We pull up beside a super vessel – a boat bigger than many a house and hungrier than most trucks. Three uniformed, small framed guys with similarly styled crew cuts help to dismount some jet skis from off the side of the big boat.
It’s mid-morning of June 5th 2012 when I jump off the catamaran, switching carbon fibre and bright, white plastic for hard, hard concrete. I could kiss the ground, but I don’t. Instead, I run, arms out.
And then I turn around and run back to our boat.
- Tahiti 100 years ago & today [PICs] (matadornetwork.com)
6 responses to “Land ho! Tahiti tempts us back to society”
I really enjoyed the voyage! Momentary breaks in the working day that transported me to wide oceans so far away it’s unreal how real it felt. But, am I the only chump, that only just realised that the blog was not real-time? I did wonder what the satellite-internet connection must be costing someone – doh! Shows we’re long overdue for a damned good Skyping… so where are you (holed up in front of a screen catching up on the blog) now?

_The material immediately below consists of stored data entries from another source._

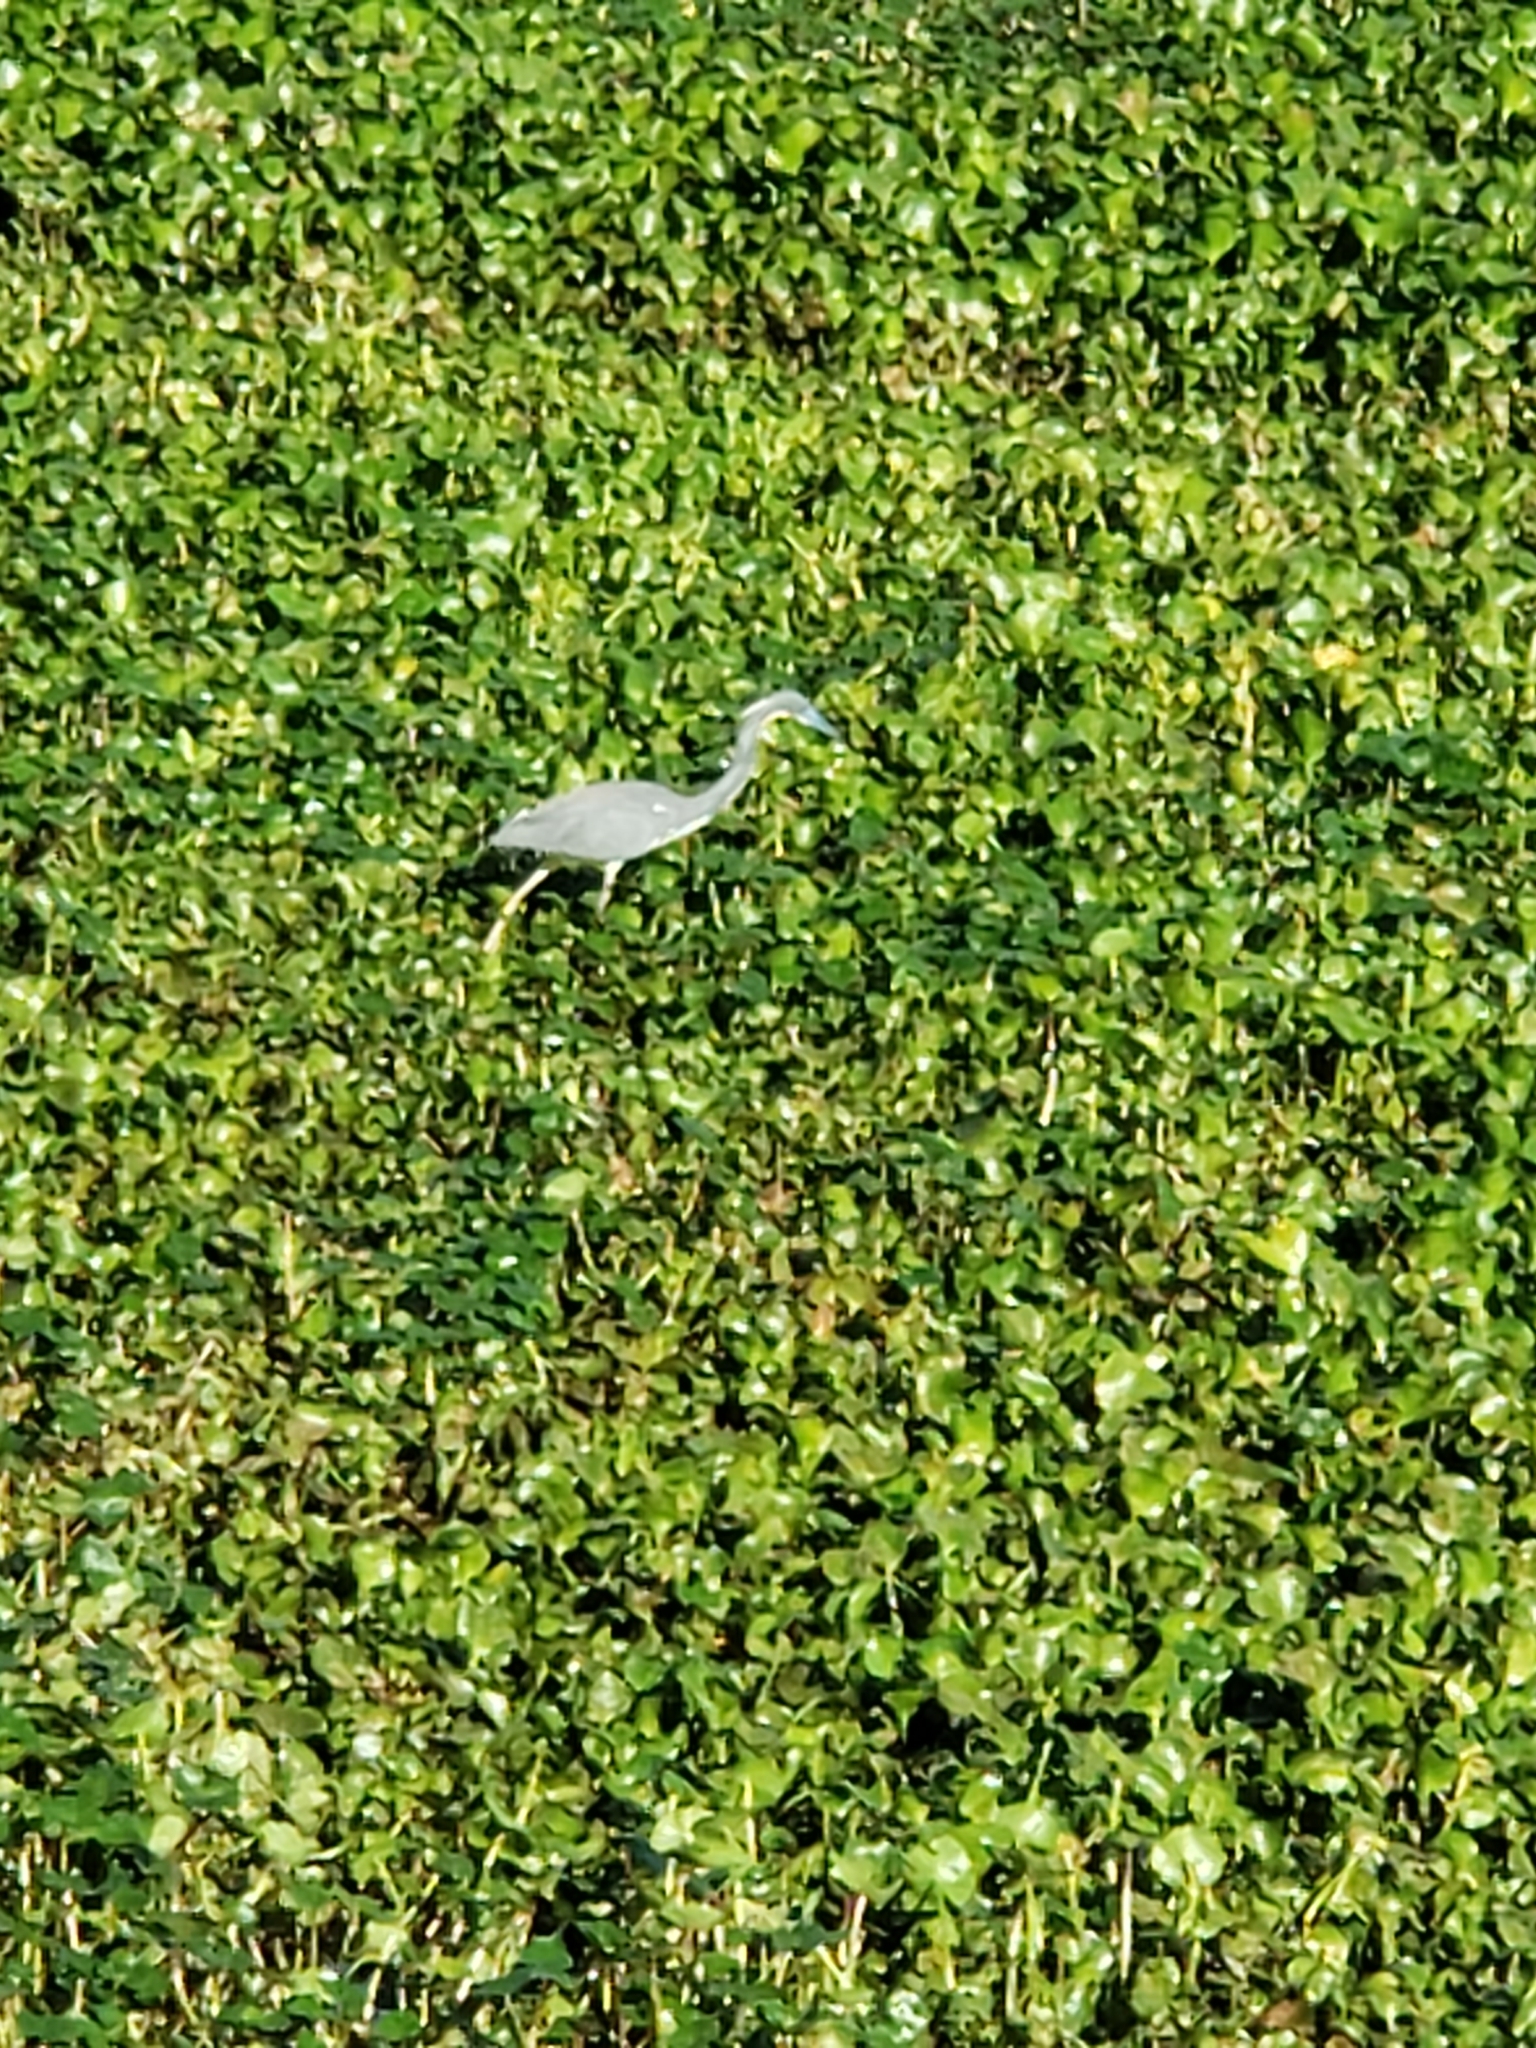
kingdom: Animalia
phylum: Chordata
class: Aves
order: Pelecaniformes
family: Ardeidae
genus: Egretta
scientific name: Egretta tricolor
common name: Tricolored heron
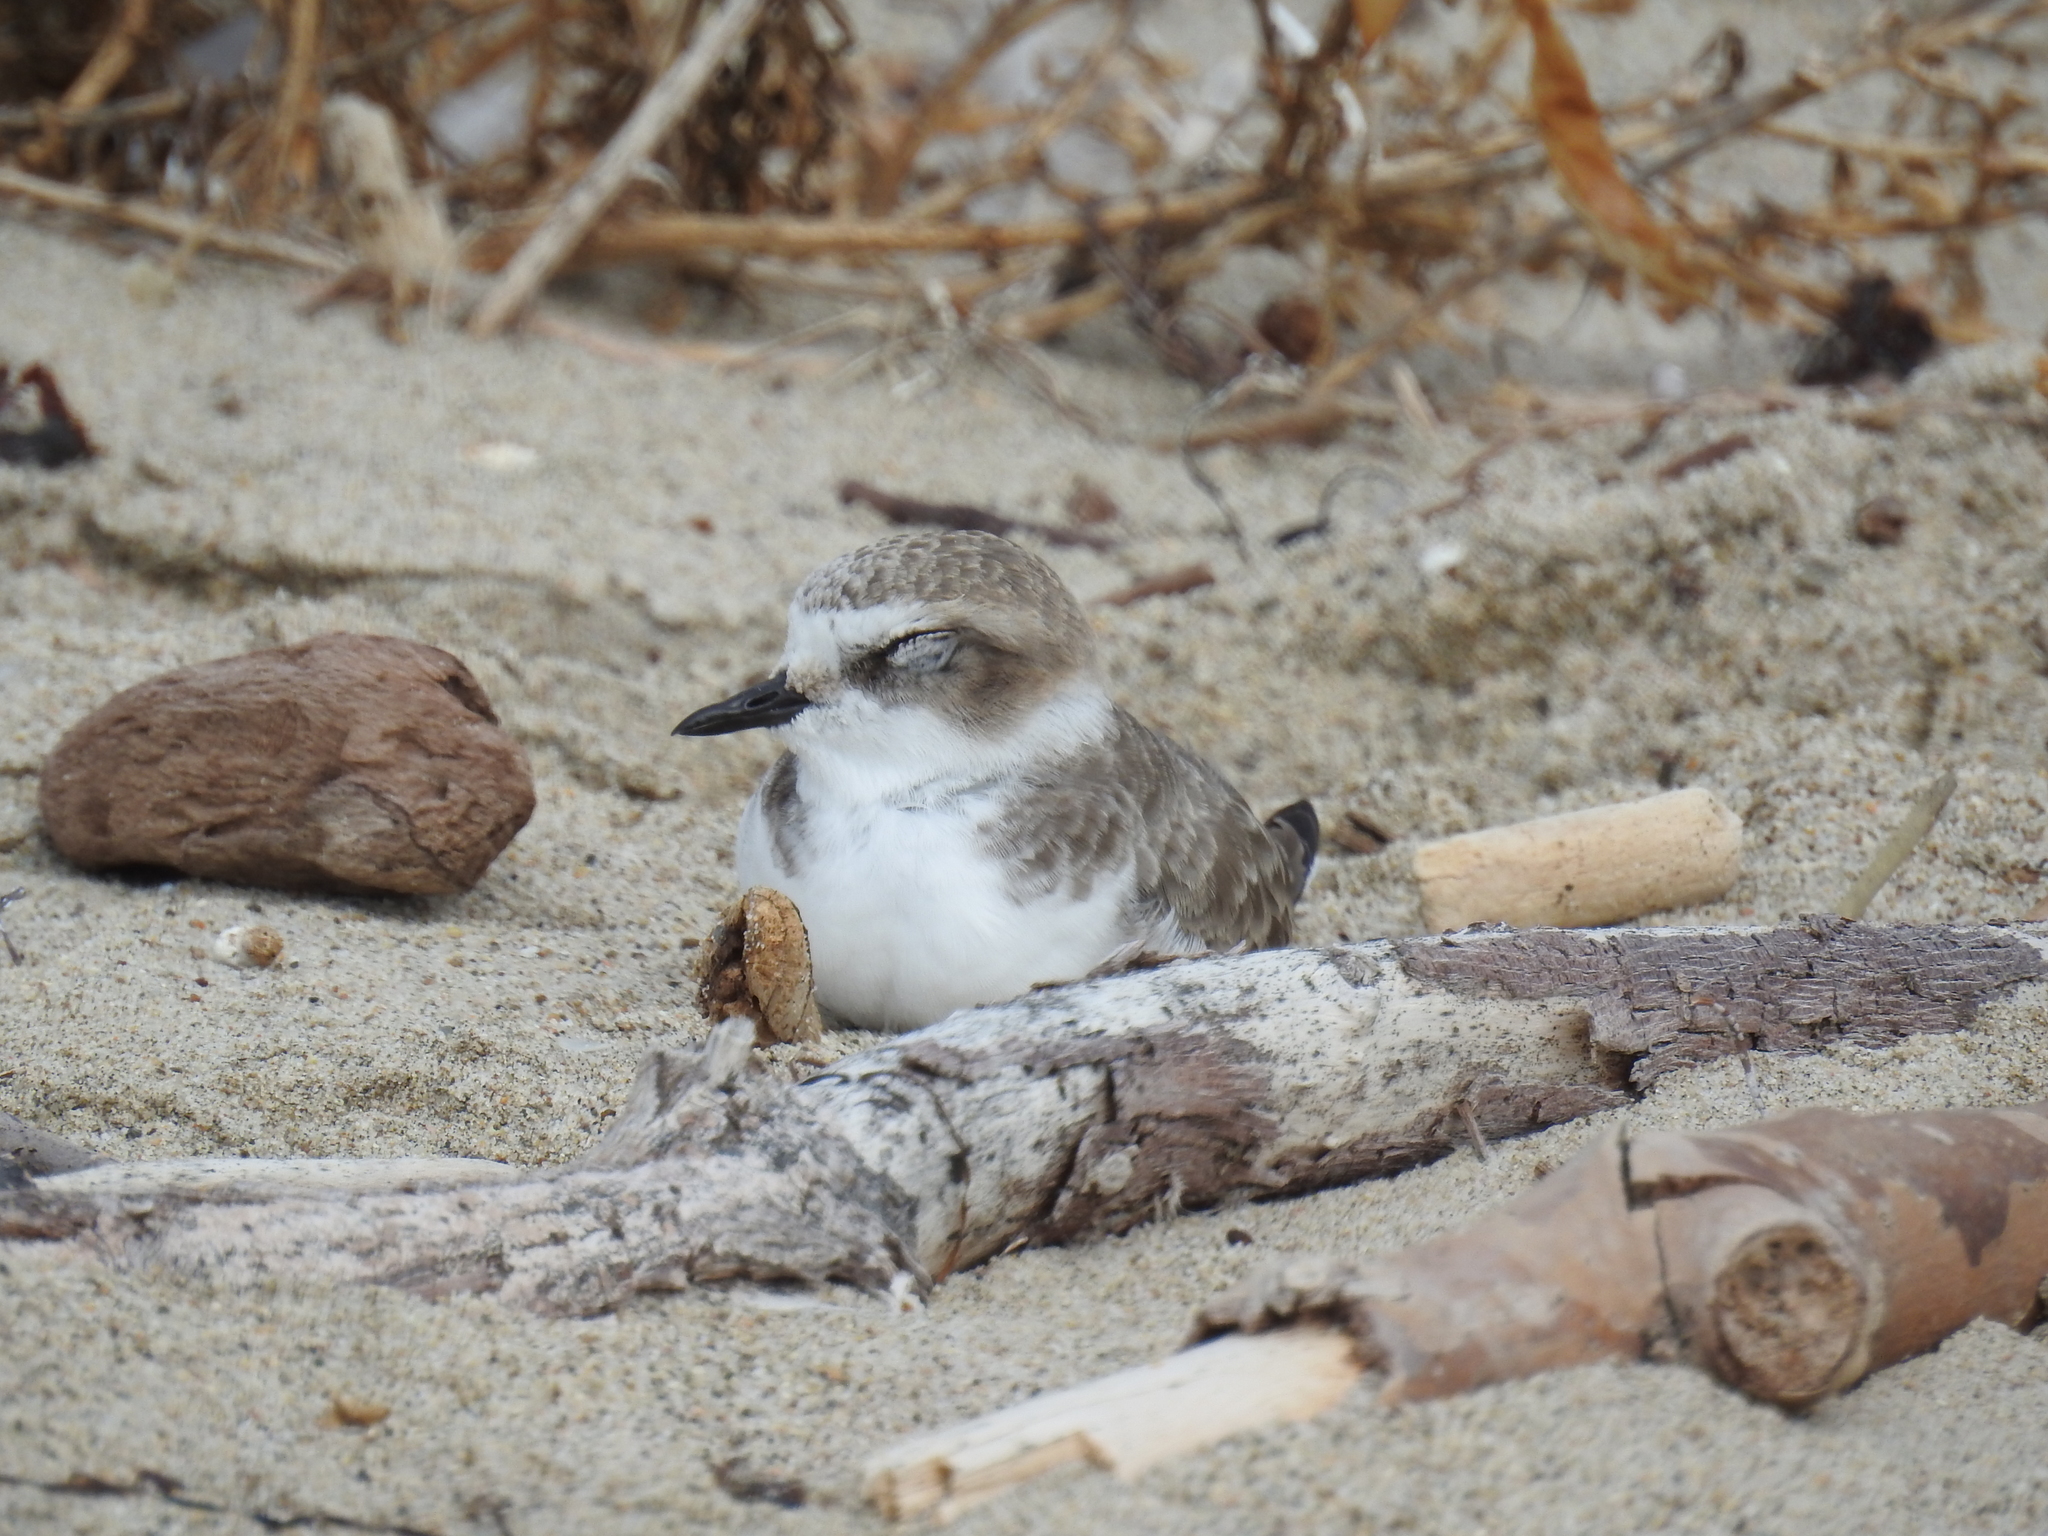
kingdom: Animalia
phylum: Chordata
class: Aves
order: Charadriiformes
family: Charadriidae
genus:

Glad you joined me on the voyage… a special, once-in-a-lifetime trip. No, the blog wasn’t real-time… cost of satellite would have been silly (although there was the possibility onboard – it just wasn’t switched on). I’m writing this – or posting this (mostly written enroute) from Australia. Skype soon.
i have breathlessly read every post of your journey. it has been so beautifully written. thank you for sharing! i almost feel like i was right there with you the whole way. what an unbelievable experience! you are one lucky chick! thanks, again.
and of course, i can’t wait to read about your next adventure. 🙂
As ever, I’m glad you took time to comment, even more so to read and travel with me on this voyage. Stick around 🙂
Tahiti looks beautiful! I want to visit the islands one day. 🙂
…the close-by island of Moorea (coming up next on the blog) is even more beautiful, in my opinion. I hope you’ll stick around and join me on that little mission. Thanks for taking time to read and comment.